An additional factor for the rise in uranium prices could be the military coup in Niger. The rebels who seized power have already closed the borders and banned exports of gold and uranium. At the same time, Niger is the leader in terms of supplies of natural uranium to the EU, according to data of the Euratom Supply Agency (the regulator of the nuclear industry in the EU).

In 2021, European consumers bought 2,910 tonnes of uranium from Niger, which accounted for 24.26% of total demand. In second place, in terms of uranium supplies, was Kazakhstan (2,750 tonnes), while Russian Federation was the third at (2,360 tonnes).

Niger also supplies a small amount of uranium to the US with about 686 tonnes exported in 2022.

There are 56 nuclear power plants in France which generate about 63% of the country’s electricity.
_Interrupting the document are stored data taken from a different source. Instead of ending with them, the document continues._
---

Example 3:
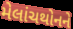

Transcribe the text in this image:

મેલાંચથોનને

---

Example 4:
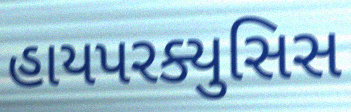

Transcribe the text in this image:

હાયપરક્યુસિસ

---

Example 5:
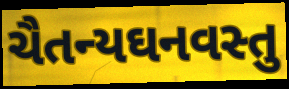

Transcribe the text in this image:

ચૈતન્યઘનવસ્તુ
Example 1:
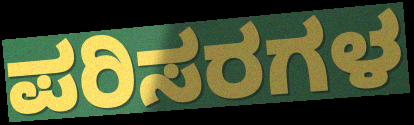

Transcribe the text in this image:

ಪರಿಸರಗಳ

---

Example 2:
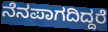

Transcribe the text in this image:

According to analysts, the current tensions in Niger and possible interruptions in uranium supplies will make it even more difficult for the EU to impose any restrictions on Russia in the nuclear field.

Currently, mining in Niger is carried out only by the SOMAIR company (63.4% from Orano, 36.66% from Niger state company SOPAMIN) near the city of Arlit in the north of the country. Uranium is transported from the quarry to the neighboring Republic of Benin, and then from the port of Cotonou by sea, mainly to France for processing.
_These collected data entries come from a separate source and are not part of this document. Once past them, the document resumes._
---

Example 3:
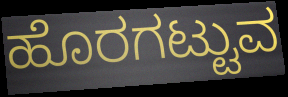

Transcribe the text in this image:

ಹೊರಗಟ್ಟುವ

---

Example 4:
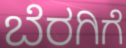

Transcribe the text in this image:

ಬೆರಗಿಗೆ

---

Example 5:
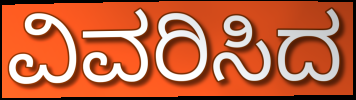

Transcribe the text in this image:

ವಿವರಿಸಿದ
There are also promising uranium projects in Niger. In May 2023, Orano signed a global cooperation agreement with Niger authorities for the development of uranium mining at the Imouraren deposit for an investment of €30 million. Canadian company GoviEx Uranium [GXU-TSXV; GVXXF-OTCQX] began financing the Madaouela project this year, and another Canadian company, Global Atomic, [GLO-TSX; GLATF-OTCQX; G12-FSE], is developing the 80%-owned Dasa uranium project. Global Atomic said that their Dasa project remains in force, but due to closed borders, deliveries will be temporarily interrupted. GoviEx Uranium also said that their work was not affected by the current situation in Niger.
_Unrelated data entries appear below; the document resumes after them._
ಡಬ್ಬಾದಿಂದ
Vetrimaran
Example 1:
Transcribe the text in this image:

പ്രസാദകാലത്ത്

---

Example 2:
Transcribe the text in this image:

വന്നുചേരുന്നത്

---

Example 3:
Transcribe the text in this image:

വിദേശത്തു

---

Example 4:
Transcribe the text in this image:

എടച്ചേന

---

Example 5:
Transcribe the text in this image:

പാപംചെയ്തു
Orano’s semi-annual report notes that the unstable situation in Niger has not yet had any impact on the company’s activities and on the value of the company’s assets. The EDF group, which includes Orano, also said France does not depend on any country or deposit for the supply of nuclear fuel. French Orano also mines uranium in Kazakhstan through a joint venture with Kazatomprom and in Canada through a joint venture with Cameco and other companies. Orano also conducts exploration in Gabon, Mongolia, Namibia and Uzbekistan.

According the Russian Kommersant business newspaper, uranium production in Niger is declining due to the depletion of deposits, but in 2023 the country’s annual production is still 4% of global production and 3% of global demand.

According to the World Nuclear Association, in 2022, Niger reduced production to 2,020 tonnes of uranium. However, according to analysts, taking into account the expected growth in uranium production in Canada, Namibia and Kazakhstan in 2023-2024, only long interruptions in production in Niger can lead to a shortage of uranium in the world market.

Niger is the seventh largest uranium producer in the world. According to various estimates, it accounts for between 15% and 17% of the uranium used to generate electricity in France.